En Suisse, tandis qu’organisateurs de concerts et dirigeants de clubs sportifs envisagent déjà cette idée de passeport sanitaire, l’autorité politique tâtonne. L’Office fédéral de la justice (OFJ) a déjà fait savoir qu’il faudrait créer une base légale avant toute tentative d’introduire un passeport Covid dans des prestations de l’Etat, mais que dans la sphère privée, rien ne pouvait s’opposer à un traitement discriminatoire entre vaccinés et non vaccinés.

Les restaurants, coiffeurs et autres pourraient donc très bien exiger que l’on montre patte blanche avant d’être autorisé à entrer. «C’est ici le principe de l’autonomie privée qui s’applique. En d’autres termes, chacun est libre de décider avec qui il souhaite entrer dans une relation contractuelle», explique l’OFJ.

À condition toutefois, ajoute l’Office, que soit respectée la sacro-sainte protection des données. C’est ici une autre tarte à la crème, qui vient frapper de plein fouet l’envol du passeport Covid. Le préposé fédéral à ladite protection trépigne déjà, soutenant que l’exigence par des entreprises privées d’un tel document violerait la loi.
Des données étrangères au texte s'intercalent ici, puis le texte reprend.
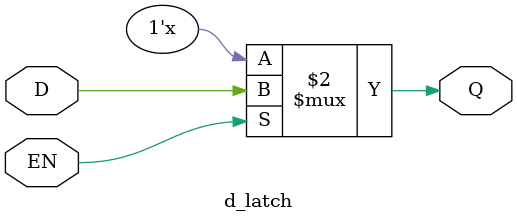
<source format=v>
module dff (D,Clk,Q,Q1); //input,Clock,output
input D,Clk;
output Q1,Q;
wire Qm;
assign Q1=Qm;
d_latch d1(D,~Clk,Qm); //master
d_latch d2(Qm,Clk,Q); //slave
endmodule

module d_latch(EN, D, Q);
  input EN, D;
  output Q;
  reg Q;

  /// EN or Dが変化した時
  always @(EN or D)
    // ENが１ならQにDを設定する
    if (EN)
      Q <= D;
endmodule

</source>
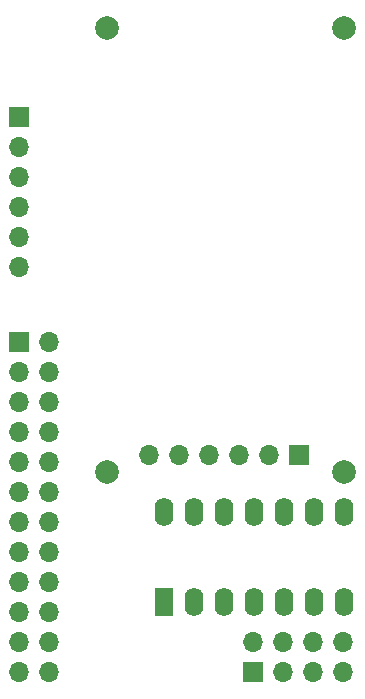
<source format=gbr>
%TF.GenerationSoftware,KiCad,Pcbnew,8.0.0-8.0.0-1~ubuntu22.04.1*%
%TF.CreationDate,2024-03-03T19:53:44+01:00*%
%TF.ProjectId,spi65,73706936-352e-46b6-9963-61645f706362,rev?*%
%TF.SameCoordinates,Original*%
%TF.FileFunction,Soldermask,Bot*%
%TF.FilePolarity,Negative*%
%FSLAX46Y46*%
G04 Gerber Fmt 4.6, Leading zero omitted, Abs format (unit mm)*
G04 Created by KiCad (PCBNEW 8.0.0-8.0.0-1~ubuntu22.04.1) date 2024-03-03 19:53:44*
%MOMM*%
%LPD*%
G01*
G04 APERTURE LIST*
%ADD10R,1.700000X1.700000*%
%ADD11O,1.700000X1.700000*%
%ADD12C,2.000000*%
%ADD13R,1.600000X2.400000*%
%ADD14O,1.600000X2.400000*%
G04 APERTURE END LIST*
D10*
%TO.C,J3*%
X104140000Y-59690000D03*
D11*
X104140000Y-62230000D03*
X104140000Y-64770000D03*
X104140000Y-67310000D03*
X104140000Y-69850000D03*
X104140000Y-72390000D03*
%TD*%
D10*
%TO.C,J2*%
X123952000Y-106680000D03*
D11*
X123952000Y-104140000D03*
X126492000Y-106680000D03*
X126492000Y-104140000D03*
X129032000Y-106680000D03*
X129032000Y-104140000D03*
X131572000Y-106680000D03*
X131572000Y-104140000D03*
%TD*%
D12*
%TO.C,J1*%
X111633000Y-52133500D03*
X111633000Y-89725500D03*
X131699000Y-52133500D03*
X131699000Y-89725500D03*
D10*
X127867000Y-88306500D03*
D11*
X125327000Y-88306500D03*
X122787000Y-88306500D03*
X120247000Y-88306500D03*
X117707000Y-88306500D03*
X115167000Y-88306500D03*
%TD*%
D13*
%TO.C,U2*%
X116459000Y-100711000D03*
D14*
X118999000Y-100711000D03*
X121539000Y-100711000D03*
X124079000Y-100711000D03*
X126619000Y-100711000D03*
X129159000Y-100711000D03*
X131699000Y-100711000D03*
X131699000Y-93091000D03*
X129159000Y-93091000D03*
X126619000Y-93091000D03*
X124079000Y-93091000D03*
X121539000Y-93091000D03*
X118999000Y-93091000D03*
X116459000Y-93091000D03*
%TD*%
D10*
%TO.C,SLOT1*%
X104140000Y-78740000D03*
D11*
X106680000Y-78740000D03*
X104140000Y-81280000D03*
X106680000Y-81280000D03*
X104140000Y-83820000D03*
X106680000Y-83820000D03*
X104140000Y-86360000D03*
X106680000Y-86360000D03*
X104140000Y-88900000D03*
X106680000Y-88900000D03*
X104140000Y-91440000D03*
X106680000Y-91440000D03*
X104140000Y-93980000D03*
X106680000Y-93980000D03*
X104140000Y-96520000D03*
X106680000Y-96520000D03*
X104140000Y-99060000D03*
X106680000Y-99060000D03*
X104140000Y-101600000D03*
X106680000Y-101600000D03*
X104140000Y-104140000D03*
X106680000Y-104140000D03*
X104140000Y-106680000D03*
X106680000Y-106680000D03*
%TD*%
M02*

</source>
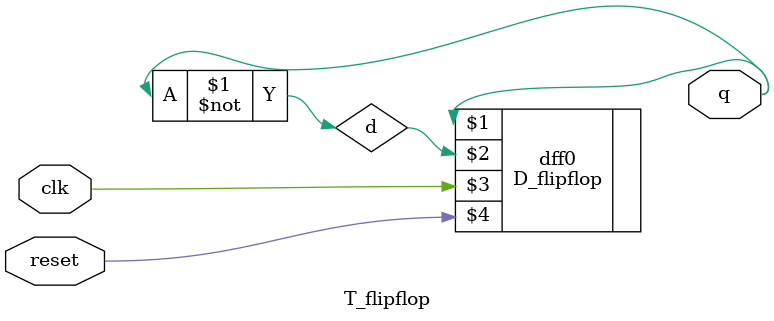
<source format=v>
module T_flipflop(output q, input clk,reset);
wire d;
D_flipflop dff0(q,d,clk,reset);
not n1(d,q);
endmodule
</source>
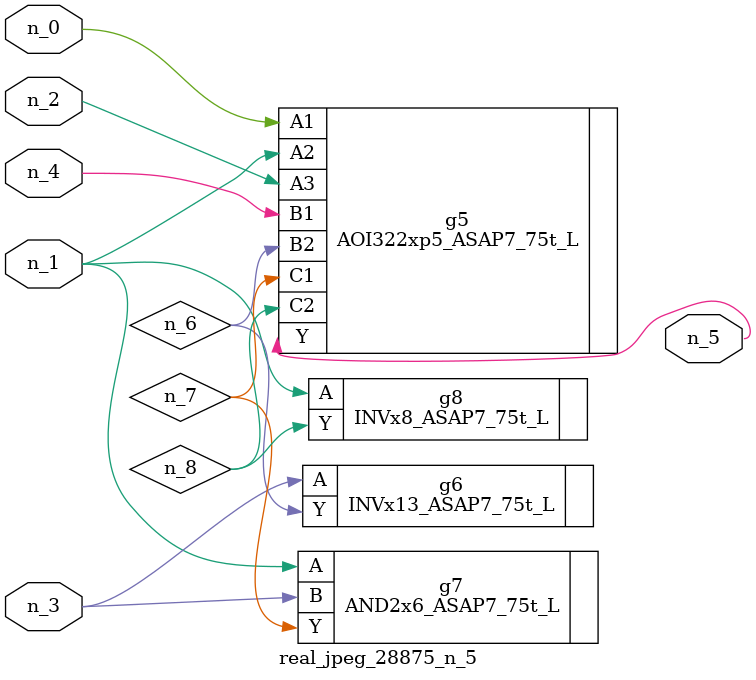
<source format=v>
module real_jpeg_28875_n_5 (n_4, n_0, n_1, n_2, n_3, n_5);

input n_4;
input n_0;
input n_1;
input n_2;
input n_3;

output n_5;

wire n_8;
wire n_6;
wire n_7;

AOI322xp5_ASAP7_75t_L g5 ( 
.A1(n_0),
.A2(n_1),
.A3(n_2),
.B1(n_4),
.B2(n_6),
.C1(n_7),
.C2(n_8),
.Y(n_5)
);

AND2x6_ASAP7_75t_L g7 ( 
.A(n_1),
.B(n_3),
.Y(n_7)
);

INVx8_ASAP7_75t_L g8 ( 
.A(n_1),
.Y(n_8)
);

INVx13_ASAP7_75t_L g6 ( 
.A(n_3),
.Y(n_6)
);


endmodule
</source>
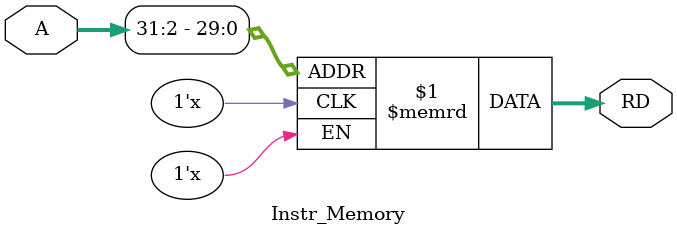
<source format=v>
module Instr_Memory(A,RD);
input  [31:0]A;
output [31:0]RD;

parameter memsize=256;
reg [31:0] memory [memsize:0];

assign RD = memory[A[31:2]];

endmodule

</source>
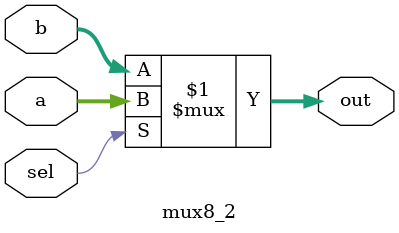
<source format=v>


module mux8_2(a, b, sel, out);
	
	input[7:0] a,b; // a and b are 8 bits
	input sel;		// sel = select = 2 bits
	output[7:0] out; // out is 8 bits
	/*
	//A - a continuous assignment
	assign out = ({8{sel}} & a) | (~{8{sel}} & b); // out is a if sel=1 OR b if sel=0
	
	//B - inside an always block - with an if
	reg[7:0] outp_reg; // decalring out as reg because using an always block
	always@(sel,a,b) // as long as there is change in a/b/sel
	begin
		if (sel)
			outp_reg = a; // out_reg is a if sel=1 
		else
			outp_reg = b; // out_reg is b if sel=1 
	end
	assign out = outp_reg; // out(wire) gets the out_reg(that came from the always)
	
	//B - inside an always block - with a case
	reg[7:0] outp_reg; // decalring out as reg because using an always block
	always@(sel,a,b) // as long as there is change in a/b/sel
	begin
		case (sel) // depending on sel's value
			0: outp_reg = b; // if sel=0 then output b
			1: outp_reg = a; // if sel=1 then output a
		endcase
	end
	assign out = outp_reg; //out(wire) get the out_reg(that came from the always)
		*/

	//C - conditional assignment
	assign out = (sel) ? a : b; // out is a when sel=1 OR b when sel=0
	

endmodule

</source>
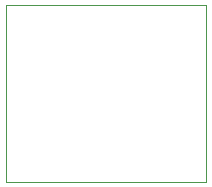
<source format=gbr>
G04 (created by PCBNEW (2013-07-07 BZR 4022)-stable) date 12/11/2014 3:56:36 AM*
%MOIN*%
G04 Gerber Fmt 3.4, Leading zero omitted, Abs format*
%FSLAX34Y34*%
G01*
G70*
G90*
G04 APERTURE LIST*
%ADD10C,0.00590551*%
%ADD11C,0.00393701*%
G04 APERTURE END LIST*
G54D10*
G54D11*
X83661Y-52559D02*
X79724Y-52559D01*
X83661Y-58464D02*
X83661Y-52559D01*
X76968Y-58464D02*
X83661Y-58464D01*
X76968Y-52559D02*
X76968Y-58464D01*
X79724Y-52559D02*
X76968Y-52559D01*
M02*

</source>
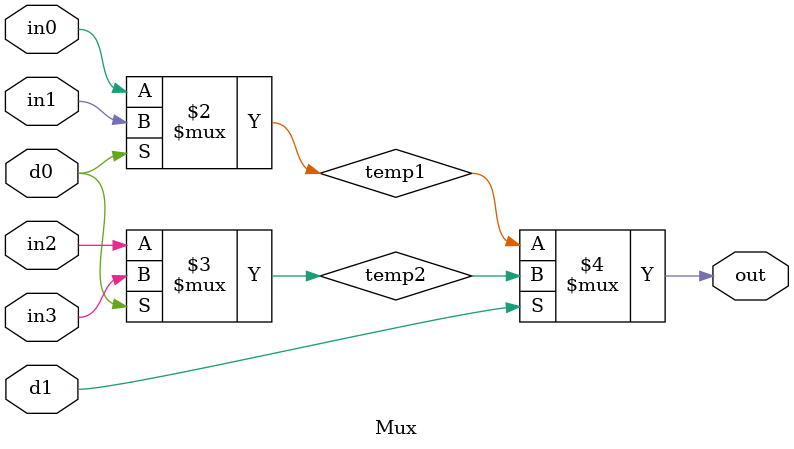
<source format=v>
`timescale 1ns / 1ps
module Mux(
    input in0,
    input in1,
    input in2,
    input in3,
    input d0,
    input d1,
    output reg out
    );
	 
	 reg temp1, temp2;
   
    always@(in0 or in1 or in2 or in3 or d0 or d1)
      begin
        temp1 = d0?in1:in0;
        temp2 = d0?in3:in2;
        out =  d1?temp2:temp1;     
      end
		
endmodule

</source>
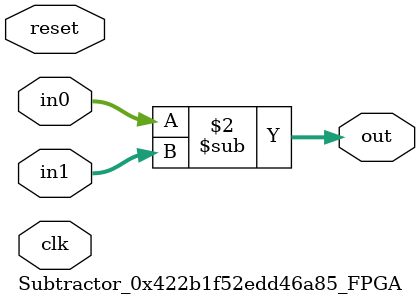
<source format=v>


module Subtractor_0x422b1f52edd46a85_FPGA
(
  input wire [0:0] clk,
  input wire [15:0] in0,
  input wire [15:0] in1,
  output reg [15:0] out,
  input wire [0:0] reset
);


  always @(*) begin
    out = in0 - in1;
  end


endmodule


</source>
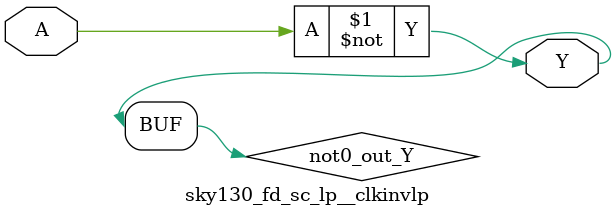
<source format=v>
/*
 * Copyright 2020 The SkyWater PDK Authors
 *
 * Licensed under the Apache License, Version 2.0 (the "License");
 * you may not use this file except in compliance with the License.
 * You may obtain a copy of the License at
 *
 *     https://www.apache.org/licenses/LICENSE-2.0
 *
 * Unless required by applicable law or agreed to in writing, software
 * distributed under the License is distributed on an "AS IS" BASIS,
 * WITHOUT WARRANTIES OR CONDITIONS OF ANY KIND, either express or implied.
 * See the License for the specific language governing permissions and
 * limitations under the License.
 *
 * SPDX-License-Identifier: Apache-2.0
*/


`ifndef SKY130_FD_SC_LP__CLKINVLP_FUNCTIONAL_V
`define SKY130_FD_SC_LP__CLKINVLP_FUNCTIONAL_V

/**
 * clkinvlp: Lower power Clock tree inverter.
 *
 * Verilog simulation functional model.
 */

`timescale 1ns / 1ps
`default_nettype none

`celldefine
module sky130_fd_sc_lp__clkinvlp (
    Y,
    A
);

    // Module ports
    output Y;
    input  A;

    // Local signals
    wire not0_out_Y;

    //  Name  Output      Other arguments
    not not0 (not0_out_Y, A              );
    buf buf0 (Y         , not0_out_Y     );

endmodule
`endcelldefine

`default_nettype wire
`endif  // SKY130_FD_SC_LP__CLKINVLP_FUNCTIONAL_V

</source>
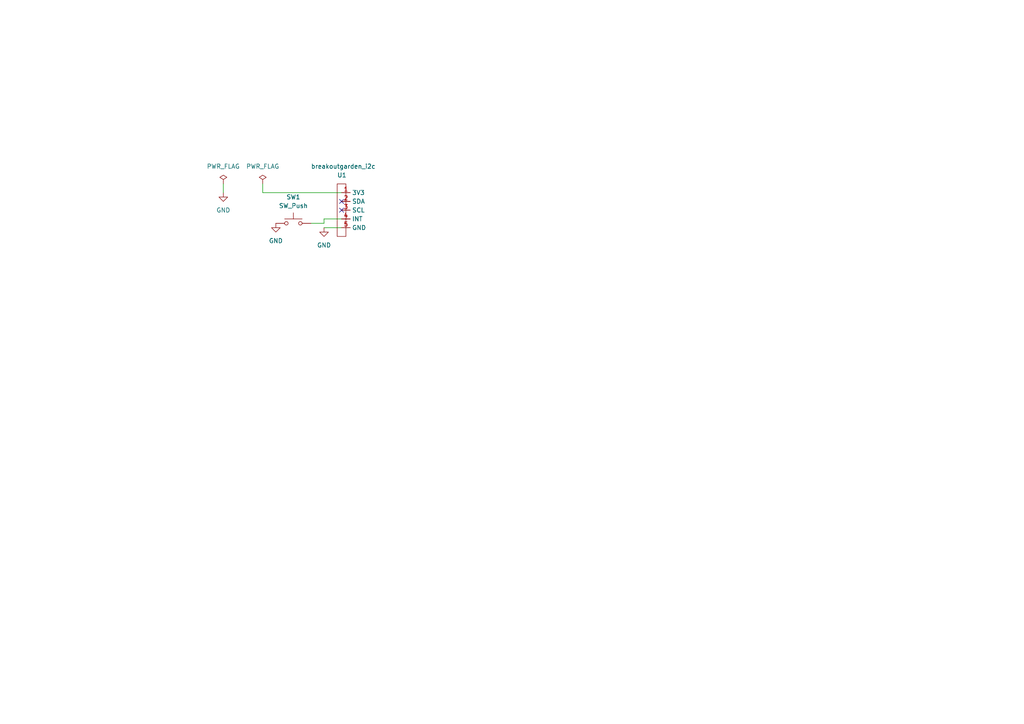
<source format=kicad_sch>
(kicad_sch (version 20211123) (generator eeschema)

  (uuid 4dcc4947-e6df-4f32-ba02-6ae989e2669d)

  (paper "A4")

  


  (no_connect (at 99.06 58.42) (uuid cbd2ba0e-66dc-48ae-8215-4afd10ccb455))
  (no_connect (at 99.06 60.96) (uuid cbd2ba0e-66dc-48ae-8215-4afd10ccb456))

  (wire (pts (xy 64.77 53.34) (xy 64.77 55.88))
    (stroke (width 0) (type default) (color 0 0 0 0))
    (uuid 38f0c9c7-448a-4b2c-b48c-cf5501542f3d)
  )
  (wire (pts (xy 93.98 66.04) (xy 99.06 66.04))
    (stroke (width 0) (type default) (color 0 0 0 0))
    (uuid 3f8b813e-33b0-4c23-b262-a526d81167a2)
  )
  (wire (pts (xy 76.2 55.88) (xy 99.06 55.88))
    (stroke (width 0) (type default) (color 0 0 0 0))
    (uuid 4347078c-3968-412e-a5dc-4f9a63e14f18)
  )
  (wire (pts (xy 76.2 53.34) (xy 76.2 55.88))
    (stroke (width 0) (type default) (color 0 0 0 0))
    (uuid 45ba67b8-6536-41cd-9e6e-02114da0155b)
  )
  (wire (pts (xy 93.98 64.77) (xy 93.98 63.5))
    (stroke (width 0) (type default) (color 0 0 0 0))
    (uuid 57bedb11-1d02-4158-af20-45b36920761b)
  )
  (wire (pts (xy 93.98 63.5) (xy 99.06 63.5))
    (stroke (width 0) (type default) (color 0 0 0 0))
    (uuid aaafe1bc-bda5-48c7-8a8e-66dcdc93877e)
  )
  (wire (pts (xy 90.17 64.77) (xy 93.98 64.77))
    (stroke (width 0) (type default) (color 0 0 0 0))
    (uuid b132339b-f792-4c6f-b630-6dd5dead7cd1)
  )

  (symbol (lib_id "power:PWR_FLAG") (at 64.77 53.34 0) (unit 1)
    (in_bom yes) (on_board yes) (fields_autoplaced)
    (uuid 19e98e6d-811a-47ba-a26a-146b4ee50c91)
    (property "Reference" "#FLG0102" (id 0) (at 64.77 51.435 0)
      (effects (font (size 1.27 1.27)) hide)
    )
    (property "Value" "PWR_FLAG" (id 1) (at 64.77 48.26 0))
    (property "Footprint" "" (id 2) (at 64.77 53.34 0)
      (effects (font (size 1.27 1.27)) hide)
    )
    (property "Datasheet" "~" (id 3) (at 64.77 53.34 0)
      (effects (font (size 1.27 1.27)) hide)
    )
    (pin "1" (uuid e6a19908-680f-4033-b330-67692e04768d))
  )

  (symbol (lib_id "Connector:breakoutgarden_i2c") (at 99.06 50.8 0) (unit 1)
    (in_bom yes) (on_board yes)
    (uuid 1a2694d1-78e0-40b8-8158-f376fc86a91e)
    (property "Reference" "U1" (id 0) (at 97.79 50.8 0)
      (effects (font (size 1.27 1.27)) (justify left))
    )
    (property "Value" "breakoutgarden_i2c" (id 1) (at 90.17 48.26 0)
      (effects (font (size 1.27 1.27)) (justify left))
    )
    (property "Footprint" "Connector:BreakoutBarden_i2c" (id 2) (at 99.06 50.8 0)
      (effects (font (size 1.27 1.27)) hide)
    )
    (property "Datasheet" "" (id 3) (at 99.06 50.8 0)
      (effects (font (size 1.27 1.27)) hide)
    )
    (pin "1" (uuid 62b9b30c-8cdc-408c-ac30-ab76d59dc8b9))
    (pin "2" (uuid 52079e1c-0ea9-46fc-9ac2-3fddf48c19dd))
    (pin "3" (uuid a74ae3ff-56ae-4d2f-b7ba-24ce48e1ac61))
    (pin "4" (uuid 02e52b75-b68a-4293-82a6-30c6a209a8b7))
    (pin "5" (uuid 647d2ff6-02aa-41df-abba-050cf9ce9b7d))
  )

  (symbol (lib_id "power:GND") (at 93.98 66.04 0) (unit 1)
    (in_bom yes) (on_board yes) (fields_autoplaced)
    (uuid 23673e6c-6c0d-49a3-aeac-a75894878fb9)
    (property "Reference" "#PWR0102" (id 0) (at 93.98 72.39 0)
      (effects (font (size 1.27 1.27)) hide)
    )
    (property "Value" "GND" (id 1) (at 93.98 71.12 0))
    (property "Footprint" "" (id 2) (at 93.98 66.04 0)
      (effects (font (size 1.27 1.27)) hide)
    )
    (property "Datasheet" "" (id 3) (at 93.98 66.04 0)
      (effects (font (size 1.27 1.27)) hide)
    )
    (pin "1" (uuid 432d418a-1a73-4602-b7f7-0d7f20f81185))
  )

  (symbol (lib_id "power:GND") (at 64.77 55.88 0) (unit 1)
    (in_bom yes) (on_board yes) (fields_autoplaced)
    (uuid 5e28264b-ef79-48a0-b446-8c6b8b57ed91)
    (property "Reference" "#PWR0101" (id 0) (at 64.77 62.23 0)
      (effects (font (size 1.27 1.27)) hide)
    )
    (property "Value" "GND" (id 1) (at 64.77 60.96 0))
    (property "Footprint" "" (id 2) (at 64.77 55.88 0)
      (effects (font (size 1.27 1.27)) hide)
    )
    (property "Datasheet" "" (id 3) (at 64.77 55.88 0)
      (effects (font (size 1.27 1.27)) hide)
    )
    (pin "1" (uuid 0bc209de-ff79-404b-8039-21e115067fa4))
  )

  (symbol (lib_id "Switch:SW_Push") (at 85.09 64.77 0) (unit 1)
    (in_bom yes) (on_board yes) (fields_autoplaced)
    (uuid 6fdbd55e-b81e-4df7-b0da-e3df4442ce3a)
    (property "Reference" "SW1" (id 0) (at 85.09 57.15 0))
    (property "Value" "SW_Push" (id 1) (at 85.09 59.69 0))
    (property "Footprint" "bg-button:SW_TSB001" (id 2) (at 85.09 59.69 0)
      (effects (font (size 1.27 1.27)) hide)
    )
    (property "Datasheet" "~" (id 3) (at 85.09 59.69 0)
      (effects (font (size 1.27 1.27)) hide)
    )
    (pin "1" (uuid 8d11bd1f-588e-4993-abde-d42d3d07cfc6))
    (pin "2" (uuid 2b8884ab-a0e0-441c-b1f6-7d8156aeaab6))
  )

  (symbol (lib_id "power:GND") (at 80.01 64.77 0) (unit 1)
    (in_bom yes) (on_board yes) (fields_autoplaced)
    (uuid 9b433d10-19f2-4c60-8a1e-85700e95713d)
    (property "Reference" "#PWR0103" (id 0) (at 80.01 71.12 0)
      (effects (font (size 1.27 1.27)) hide)
    )
    (property "Value" "GND" (id 1) (at 80.01 69.85 0))
    (property "Footprint" "" (id 2) (at 80.01 64.77 0)
      (effects (font (size 1.27 1.27)) hide)
    )
    (property "Datasheet" "" (id 3) (at 80.01 64.77 0)
      (effects (font (size 1.27 1.27)) hide)
    )
    (pin "1" (uuid 96a86b08-c853-49d4-996b-c92d4233d273))
  )

  (symbol (lib_id "power:PWR_FLAG") (at 76.2 53.34 0) (unit 1)
    (in_bom yes) (on_board yes) (fields_autoplaced)
    (uuid a480356e-44a5-4e52-8505-cd731726e71b)
    (property "Reference" "#FLG0101" (id 0) (at 76.2 51.435 0)
      (effects (font (size 1.27 1.27)) hide)
    )
    (property "Value" "PWR_FLAG" (id 1) (at 76.2 48.26 0))
    (property "Footprint" "" (id 2) (at 76.2 53.34 0)
      (effects (font (size 1.27 1.27)) hide)
    )
    (property "Datasheet" "~" (id 3) (at 76.2 53.34 0)
      (effects (font (size 1.27 1.27)) hide)
    )
    (pin "1" (uuid 1289596f-92b1-472f-b515-64d16d58c0d1))
  )

  (sheet_instances
    (path "/" (page "1"))
  )

  (symbol_instances
    (path "/a480356e-44a5-4e52-8505-cd731726e71b"
      (reference "#FLG0101") (unit 1) (value "PWR_FLAG") (footprint "")
    )
    (path "/19e98e6d-811a-47ba-a26a-146b4ee50c91"
      (reference "#FLG0102") (unit 1) (value "PWR_FLAG") (footprint "")
    )
    (path "/5e28264b-ef79-48a0-b446-8c6b8b57ed91"
      (reference "#PWR0101") (unit 1) (value "GND") (footprint "")
    )
    (path "/23673e6c-6c0d-49a3-aeac-a75894878fb9"
      (reference "#PWR0102") (unit 1) (value "GND") (footprint "")
    )
    (path "/9b433d10-19f2-4c60-8a1e-85700e95713d"
      (reference "#PWR0103") (unit 1) (value "GND") (footprint "")
    )
    (path "/6fdbd55e-b81e-4df7-b0da-e3df4442ce3a"
      (reference "SW1") (unit 1) (value "SW_Push") (footprint "bg-button:SW_TSB001")
    )
    (path "/1a2694d1-78e0-40b8-8158-f376fc86a91e"
      (reference "U1") (unit 1) (value "breakoutgarden_i2c") (footprint "Connector:BreakoutBarden_i2c")
    )
  )
)

</source>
L’UDC, par la voix du conseiller national valaisan Jean-Luc Addor, embouche de même la trompette de l’indignation, entrevoyant déjà un glissement «vers une dictature sanitaire» et la création de «citoyens de seconde zone», à savoir les non vaccinés. Et ce sans considérer un seul instant -la vaccination n’étant pas obligatoire- que ces citoyens-là se seraient mis de leur propre chef, et en toute liberté, sur la touche.

Le PLR (au nom de la liberté contractuelle et du pragmatisme -ou le confinement sans fin-), ainsi que le PS (à condition que les prestations de l’Etat, par exemple les CFF, ne soient fermés à personne puisqu’il n’existe pas d’alternatives) semblent admettre l’idée d’un passeport sanitaire sans devoir légiférer. Aucune majorité politique ne se dégage pourtant pour l’instant, dans un sens ou dans l’autre.

Ce qui est un peu dommage, surtout si on admet que la liberté la plus fondamentale a ici été respectée, et que c’est seulement si la vaccination avait été obligatoire que l’on aurait pu parler à bon droit de «dictature sanitaire».

Le fait que le vaccin soit laissé au libre choix n’implique pourtant pas que cette décision n’entraine aucune conséquence. Si la définition, et l’honneur, de toute démocratie est de pratiquer la tolérance y compris de l’intolérable, du complotisme le plus sot, de l’obscurantisme le plus trouble, c’est aussi son rôle d’exiger à minima que l’obscurantisme en question assume son obscurité.

Vous refusez, pour 36’000 raisons qui vous semblent plus excellentes les unes que les autres, de vous faire vacciner? Libre à vous, à condition, s’il vous reste un semblant, même ténu, de cohérence et de responsabilité, d’attendre sagement avant de sortir de chez vous la fin de l’épidémie ou l’immunité collective, c’est-à-dire la semaine des quatre jeudis.